أولها النية بالقلب لدى غسل لوجهه الذي في الابتدا
Pertama adalah niat dengan hati ketika membasuh (bagian) wajah yang pertama kali.
الثاني غسل وجهه جميعه وأي جزء من محيطات به
Kedua adalah membasuh semua wajah, serta seluruh bagian yang mengelilingi wajah.
والحد من أذنه للأذن ومنبت لرأسه اللذقن
Nazham Sullam at-Taufiq
شعرا وچلدا لا الذي قد اختفى بلحية وعارض قد كفا
Sedangkan batasan (wilayah wajah) adalah mulai dari (pentil) telinga (kanan) sampai ke (pentil) telinga (kiri), dan mulai dari
tempat tumbuh rambut kepala sampai ke dagu.
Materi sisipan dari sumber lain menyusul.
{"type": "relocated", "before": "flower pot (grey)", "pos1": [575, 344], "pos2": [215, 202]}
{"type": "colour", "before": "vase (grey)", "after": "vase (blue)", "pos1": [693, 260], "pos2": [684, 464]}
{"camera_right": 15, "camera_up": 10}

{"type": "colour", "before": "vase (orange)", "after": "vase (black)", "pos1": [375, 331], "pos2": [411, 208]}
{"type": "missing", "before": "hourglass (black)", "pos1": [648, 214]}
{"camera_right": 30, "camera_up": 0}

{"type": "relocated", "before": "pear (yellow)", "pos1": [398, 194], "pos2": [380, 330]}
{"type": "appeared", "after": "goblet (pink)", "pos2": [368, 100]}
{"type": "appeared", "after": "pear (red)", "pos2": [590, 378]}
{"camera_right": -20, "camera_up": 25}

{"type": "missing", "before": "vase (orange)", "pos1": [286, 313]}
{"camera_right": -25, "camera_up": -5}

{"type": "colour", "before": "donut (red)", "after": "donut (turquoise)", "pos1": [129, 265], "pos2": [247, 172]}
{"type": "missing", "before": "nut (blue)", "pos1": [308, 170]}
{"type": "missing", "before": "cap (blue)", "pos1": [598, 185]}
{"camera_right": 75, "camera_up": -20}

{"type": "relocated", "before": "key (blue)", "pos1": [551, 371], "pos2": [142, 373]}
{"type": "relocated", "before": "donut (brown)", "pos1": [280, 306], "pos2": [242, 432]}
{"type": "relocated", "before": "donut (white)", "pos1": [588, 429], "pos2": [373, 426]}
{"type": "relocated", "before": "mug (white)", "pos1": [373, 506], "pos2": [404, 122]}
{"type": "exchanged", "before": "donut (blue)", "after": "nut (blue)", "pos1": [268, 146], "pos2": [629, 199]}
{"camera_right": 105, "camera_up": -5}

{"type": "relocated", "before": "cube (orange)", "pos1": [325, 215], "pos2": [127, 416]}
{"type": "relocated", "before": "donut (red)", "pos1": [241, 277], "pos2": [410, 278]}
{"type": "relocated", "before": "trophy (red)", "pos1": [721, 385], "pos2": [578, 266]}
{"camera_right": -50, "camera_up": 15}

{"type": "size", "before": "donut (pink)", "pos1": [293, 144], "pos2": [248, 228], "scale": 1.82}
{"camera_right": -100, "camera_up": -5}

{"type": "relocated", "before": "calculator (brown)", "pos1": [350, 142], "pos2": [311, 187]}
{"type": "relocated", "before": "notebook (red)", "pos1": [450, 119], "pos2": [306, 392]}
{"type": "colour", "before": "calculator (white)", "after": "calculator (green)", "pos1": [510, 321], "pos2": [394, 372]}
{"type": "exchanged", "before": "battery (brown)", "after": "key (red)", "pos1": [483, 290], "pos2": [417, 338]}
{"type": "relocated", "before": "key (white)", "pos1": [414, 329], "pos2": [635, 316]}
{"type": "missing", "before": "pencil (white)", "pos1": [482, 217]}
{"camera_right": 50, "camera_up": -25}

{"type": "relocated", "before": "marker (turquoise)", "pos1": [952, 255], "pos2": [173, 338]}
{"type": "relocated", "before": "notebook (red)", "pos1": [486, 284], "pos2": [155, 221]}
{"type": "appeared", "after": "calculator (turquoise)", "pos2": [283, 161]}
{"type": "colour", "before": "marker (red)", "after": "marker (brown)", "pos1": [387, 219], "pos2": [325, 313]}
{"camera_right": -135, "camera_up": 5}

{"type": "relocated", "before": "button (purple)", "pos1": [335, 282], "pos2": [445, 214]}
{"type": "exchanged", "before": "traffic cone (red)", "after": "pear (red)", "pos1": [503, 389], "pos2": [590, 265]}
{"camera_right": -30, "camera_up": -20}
Baik itu berupa rambut (yang tumbuh di wajah) ataupun kulit wajah (harus
dibasuh semua), bukan bagian yang tertutup oleh jenggot dan cambang (godek) yang tebal.
وثالث الفروض فيما علما # غسل اليدين مع مرفقيهما
Fardhu wudhu’ yang ketiga sebagaimana yang telah maklum, adalah membasuh kedua tangan serta kedua sikunya.
رابعها مسح برأسه ولو بشعرة في حد رأسه حكوا
Keempat adalah mengusap kepala, meskipun hanya sehelai rambut saja yang berada dalam batasan kepala, sebagaimana
telah diriwayatkan oleh para ulama’ Syafi’iyah.
وغسله الرجلين والكعبين خامسها او مسحه الخفين
Kelima adalah membasuh kedua kaki beserta kedua mata kaki atau (sebagai penggantinya) dengan mengusap kedua buah
khuff (sepatu slop).
هذا إذا شروطه قك كملت سادسها ترتيب أقسام خلت
Mengusap kedua khuff tersebut tentunya ketika syarat- syaratnya telah terpenuhi. Dan fardhu wudhu’ yang keenam
adalah mengerjakan secara tertib (berurutan) terhadap macam-macam fardhu yang telah disebutkan di atas.